### Given information:
###
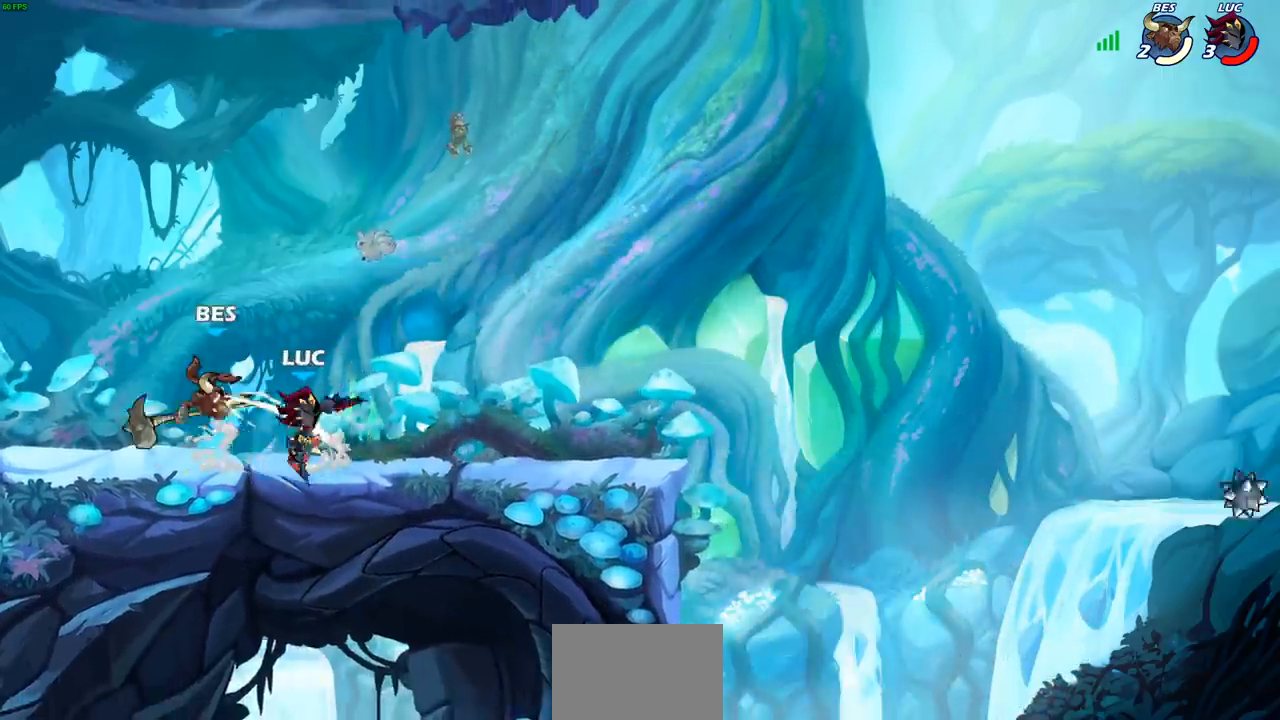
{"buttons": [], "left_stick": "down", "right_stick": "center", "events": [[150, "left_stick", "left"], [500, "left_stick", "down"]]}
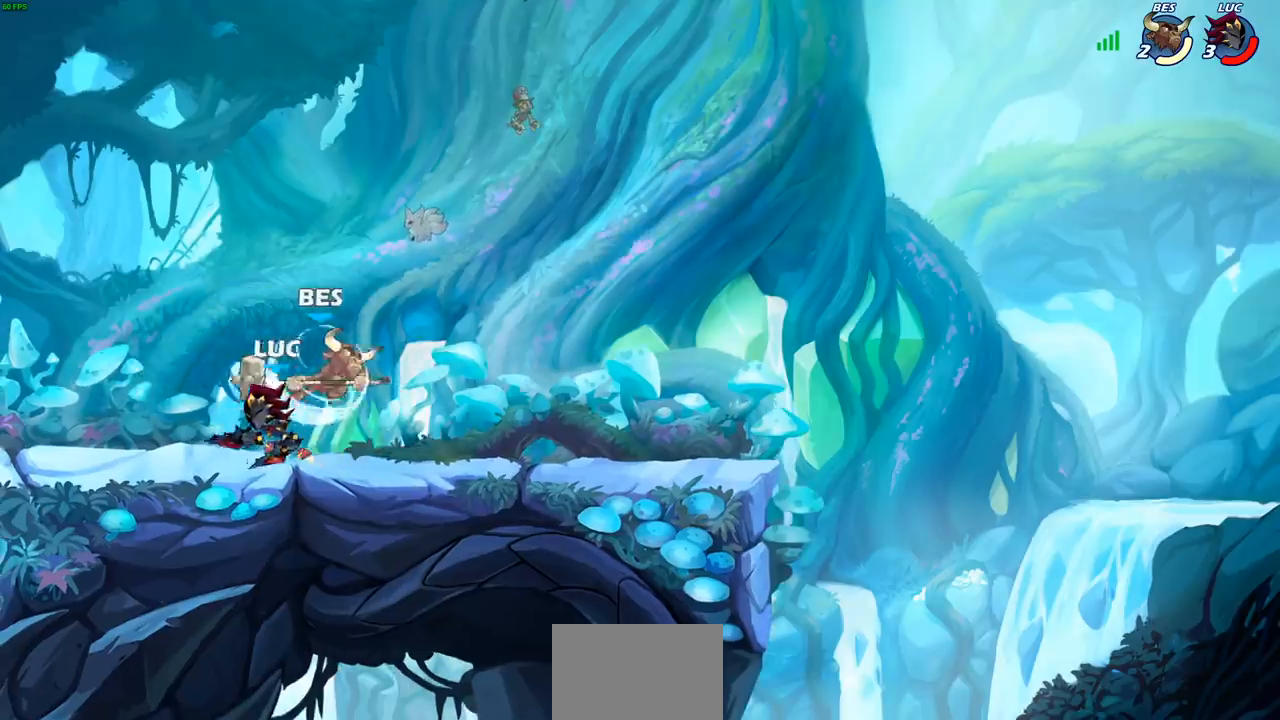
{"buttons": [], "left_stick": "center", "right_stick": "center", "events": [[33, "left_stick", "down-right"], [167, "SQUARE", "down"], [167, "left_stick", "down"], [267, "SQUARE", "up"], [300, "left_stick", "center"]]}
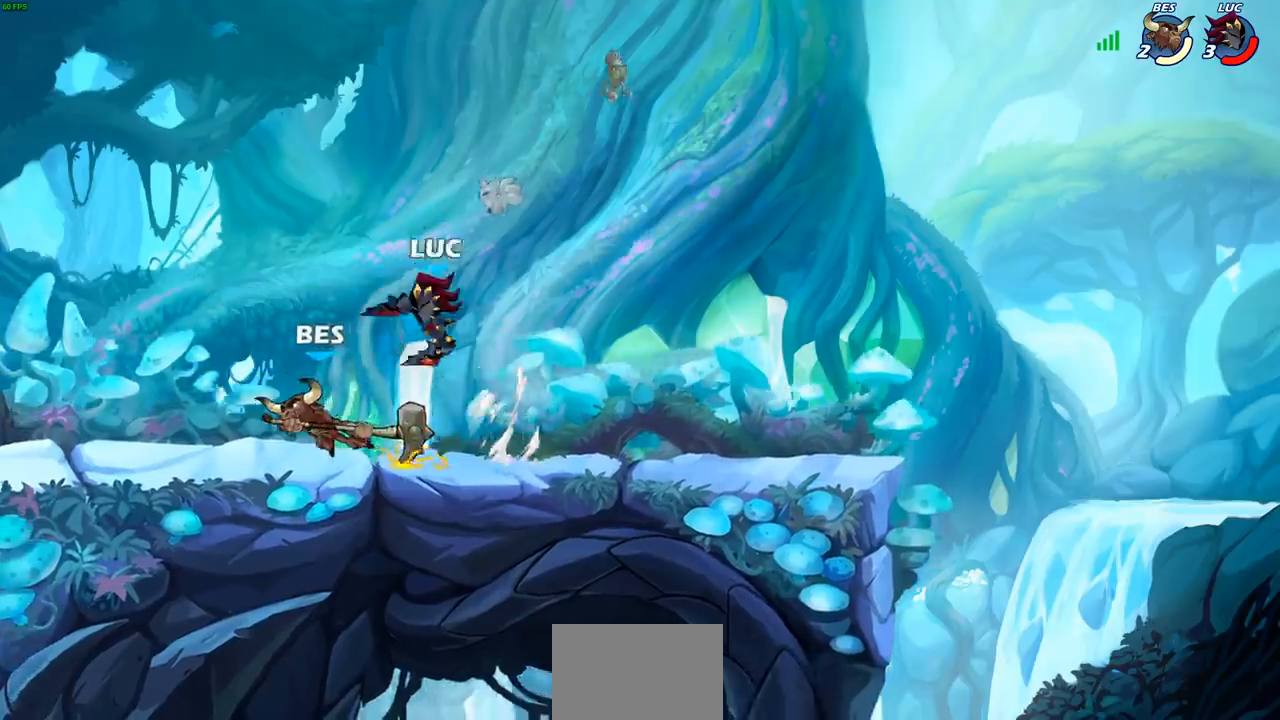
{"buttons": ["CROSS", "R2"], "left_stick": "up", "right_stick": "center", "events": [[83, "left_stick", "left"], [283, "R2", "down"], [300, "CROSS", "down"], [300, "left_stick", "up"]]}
###
### Task prompt:
A word-for-word copy of all the data is required, minus the pictures.

### Reply to the exercise:
{"buttons": [], "left_stick": "down", "right_stick": "center", "events": [[150, "left_stick", "left"], [500, "left_stick", "down"]]}
{"buttons": [], "left_stick": "center", "right_stick": "center", "events": [[33, "left_stick", "down-right"], [167, "SQUARE", "down"], [167, "left_stick", "down"], [267, "SQUARE", "up"], [300, "left_stick", "center"]]}
{"buttons": ["CROSS", "R2"], "left_stick": "up", "right_stick": "center", "events": [[83, "left_stick", "left"], [283, "R2", "down"], [300, "CROSS", "down"], [300, "left_stick", "up"]]}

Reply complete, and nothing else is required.